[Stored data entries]

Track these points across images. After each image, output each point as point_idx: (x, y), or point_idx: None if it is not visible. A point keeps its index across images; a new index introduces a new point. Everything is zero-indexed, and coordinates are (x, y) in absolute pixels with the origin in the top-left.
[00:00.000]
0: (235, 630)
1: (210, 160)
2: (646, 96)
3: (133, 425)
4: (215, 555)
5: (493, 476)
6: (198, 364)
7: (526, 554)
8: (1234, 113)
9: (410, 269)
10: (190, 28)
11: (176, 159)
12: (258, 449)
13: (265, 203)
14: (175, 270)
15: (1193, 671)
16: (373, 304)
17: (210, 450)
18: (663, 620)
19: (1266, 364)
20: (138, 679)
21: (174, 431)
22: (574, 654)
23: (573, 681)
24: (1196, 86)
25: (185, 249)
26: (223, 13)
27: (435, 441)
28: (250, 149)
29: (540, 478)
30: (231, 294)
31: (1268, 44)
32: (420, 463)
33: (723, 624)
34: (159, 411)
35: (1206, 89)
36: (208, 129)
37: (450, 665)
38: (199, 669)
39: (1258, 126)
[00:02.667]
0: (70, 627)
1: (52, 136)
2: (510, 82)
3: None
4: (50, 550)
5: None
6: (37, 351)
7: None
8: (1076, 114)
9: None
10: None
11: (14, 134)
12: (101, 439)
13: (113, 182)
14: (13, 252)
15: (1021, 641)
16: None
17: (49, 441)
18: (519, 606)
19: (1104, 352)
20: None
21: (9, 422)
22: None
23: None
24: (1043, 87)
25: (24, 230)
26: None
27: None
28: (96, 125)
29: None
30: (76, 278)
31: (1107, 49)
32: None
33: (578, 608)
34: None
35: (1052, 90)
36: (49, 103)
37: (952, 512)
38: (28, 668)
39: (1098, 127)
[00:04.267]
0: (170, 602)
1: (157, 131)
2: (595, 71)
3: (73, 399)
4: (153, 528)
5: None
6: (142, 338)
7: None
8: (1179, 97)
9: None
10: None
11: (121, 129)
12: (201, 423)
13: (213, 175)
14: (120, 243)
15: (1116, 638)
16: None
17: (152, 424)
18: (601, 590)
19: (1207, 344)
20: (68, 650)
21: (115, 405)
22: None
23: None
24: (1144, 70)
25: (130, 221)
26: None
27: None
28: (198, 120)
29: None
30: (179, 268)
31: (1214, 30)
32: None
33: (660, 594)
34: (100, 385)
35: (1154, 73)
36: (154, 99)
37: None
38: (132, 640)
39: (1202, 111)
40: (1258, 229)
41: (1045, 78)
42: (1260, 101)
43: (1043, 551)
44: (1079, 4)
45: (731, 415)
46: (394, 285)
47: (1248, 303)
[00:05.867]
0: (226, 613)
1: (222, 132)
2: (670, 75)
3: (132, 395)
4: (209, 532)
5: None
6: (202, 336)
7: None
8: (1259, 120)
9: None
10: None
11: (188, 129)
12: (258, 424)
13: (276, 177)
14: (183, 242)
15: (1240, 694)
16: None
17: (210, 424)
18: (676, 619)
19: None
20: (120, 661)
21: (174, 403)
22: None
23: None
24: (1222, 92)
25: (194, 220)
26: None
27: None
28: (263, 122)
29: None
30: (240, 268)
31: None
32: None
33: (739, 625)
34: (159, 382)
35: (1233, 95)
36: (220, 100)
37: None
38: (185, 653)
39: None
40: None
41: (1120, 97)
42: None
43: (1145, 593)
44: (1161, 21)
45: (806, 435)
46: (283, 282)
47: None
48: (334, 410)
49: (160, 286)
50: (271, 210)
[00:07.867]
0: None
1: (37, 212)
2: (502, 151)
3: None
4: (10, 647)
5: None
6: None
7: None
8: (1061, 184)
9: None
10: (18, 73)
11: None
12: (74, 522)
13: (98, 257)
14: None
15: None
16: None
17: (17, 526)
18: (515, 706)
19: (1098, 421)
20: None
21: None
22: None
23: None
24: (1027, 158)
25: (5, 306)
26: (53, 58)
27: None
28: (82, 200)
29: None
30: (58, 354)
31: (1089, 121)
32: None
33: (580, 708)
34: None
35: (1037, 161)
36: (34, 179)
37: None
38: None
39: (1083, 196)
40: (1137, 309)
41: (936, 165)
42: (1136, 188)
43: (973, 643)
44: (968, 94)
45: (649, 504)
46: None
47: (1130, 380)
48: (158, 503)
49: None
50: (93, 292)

What the exercise asks:
Please restate every line of the records exactly.

Result:
Track these points across images. After each image, output each point as point_idx: (x, y), or point_idx: None if it is not visible. A point keeps its index across images; a new index introduces a new point. Everything is zero-indexed, and coordinates are (x, y) in absolute pixels with the origin in the top-left.
[00:00.000]
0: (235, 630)
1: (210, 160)
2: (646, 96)
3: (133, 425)
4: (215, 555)
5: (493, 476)
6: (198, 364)
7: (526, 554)
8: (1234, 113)
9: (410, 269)
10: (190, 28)
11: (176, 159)
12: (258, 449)
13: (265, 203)
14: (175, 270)
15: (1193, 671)
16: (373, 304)
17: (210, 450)
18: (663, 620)
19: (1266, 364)
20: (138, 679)
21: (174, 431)
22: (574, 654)
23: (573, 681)
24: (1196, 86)
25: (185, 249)
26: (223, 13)
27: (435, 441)
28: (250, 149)
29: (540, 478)
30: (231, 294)
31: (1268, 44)
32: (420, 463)
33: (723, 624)
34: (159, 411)
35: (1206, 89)
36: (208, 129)
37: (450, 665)
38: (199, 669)
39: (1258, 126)
[00:02.667]
0: (70, 627)
1: (52, 136)
2: (510, 82)
3: None
4: (50, 550)
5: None
6: (37, 351)
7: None
8: (1076, 114)
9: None
10: None
11: (14, 134)
12: (101, 439)
13: (113, 182)
14: (13, 252)
15: (1021, 641)
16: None
17: (49, 441)
18: (519, 606)
19: (1104, 352)
20: None
21: (9, 422)
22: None
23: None
24: (1043, 87)
25: (24, 230)
26: None
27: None
28: (96, 125)
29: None
30: (76, 278)
31: (1107, 49)
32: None
33: (578, 608)
34: None
35: (1052, 90)
36: (49, 103)
37: (952, 512)
38: (28, 668)
39: (1098, 127)
[00:04.267]
0: (170, 602)
1: (157, 131)
2: (595, 71)
3: (73, 399)
4: (153, 528)
5: None
6: (142, 338)
7: None
8: (1179, 97)
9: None
10: None
11: (121, 129)
12: (201, 423)
13: (213, 175)
14: (120, 243)
15: (1116, 638)
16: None
17: (152, 424)
18: (601, 590)
19: (1207, 344)
20: (68, 650)
21: (115, 405)
22: None
23: None
24: (1144, 70)
25: (130, 221)
26: None
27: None
28: (198, 120)
29: None
30: (179, 268)
31: (1214, 30)
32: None
33: (660, 594)
34: (100, 385)
35: (1154, 73)
36: (154, 99)
37: None
38: (132, 640)
39: (1202, 111)
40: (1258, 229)
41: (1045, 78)
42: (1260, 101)
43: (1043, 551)
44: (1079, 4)
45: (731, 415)
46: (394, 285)
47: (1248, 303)
[00:05.867]
0: (226, 613)
1: (222, 132)
2: (670, 75)
3: (132, 395)
4: (209, 532)
5: None
6: (202, 336)
7: None
8: (1259, 120)
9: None
10: None
11: (188, 129)
12: (258, 424)
13: (276, 177)
14: (183, 242)
15: (1240, 694)
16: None
17: (210, 424)
18: (676, 619)
19: None
20: (120, 661)
21: (174, 403)
22: None
23: None
24: (1222, 92)
25: (194, 220)
26: None
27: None
28: (263, 122)
29: None
30: (240, 268)
31: None
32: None
33: (739, 625)
34: (159, 382)
35: (1233, 95)
36: (220, 100)
37: None
38: (185, 653)
39: None
40: None
41: (1120, 97)
42: None
43: (1145, 593)
44: (1161, 21)
45: (806, 435)
46: (283, 282)
47: None
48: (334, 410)
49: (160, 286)
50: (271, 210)
[00:07.867]
0: None
1: (37, 212)
2: (502, 151)
3: None
4: (10, 647)
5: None
6: None
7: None
8: (1061, 184)
9: None
10: (18, 73)
11: None
12: (74, 522)
13: (98, 257)
14: None
15: None
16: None
17: (17, 526)
18: (515, 706)
19: (1098, 421)
20: None
21: None
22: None
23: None
24: (1027, 158)
25: (5, 306)
26: (53, 58)
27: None
28: (82, 200)
29: None
30: (58, 354)
31: (1089, 121)
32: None
33: (580, 708)
34: None
35: (1037, 161)
36: (34, 179)
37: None
38: None
39: (1083, 196)
40: (1137, 309)
41: (936, 165)
42: (1136, 188)
43: (973, 643)
44: (968, 94)
45: (649, 504)
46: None
47: (1130, 380)
48: (158, 503)
49: None
50: (93, 292)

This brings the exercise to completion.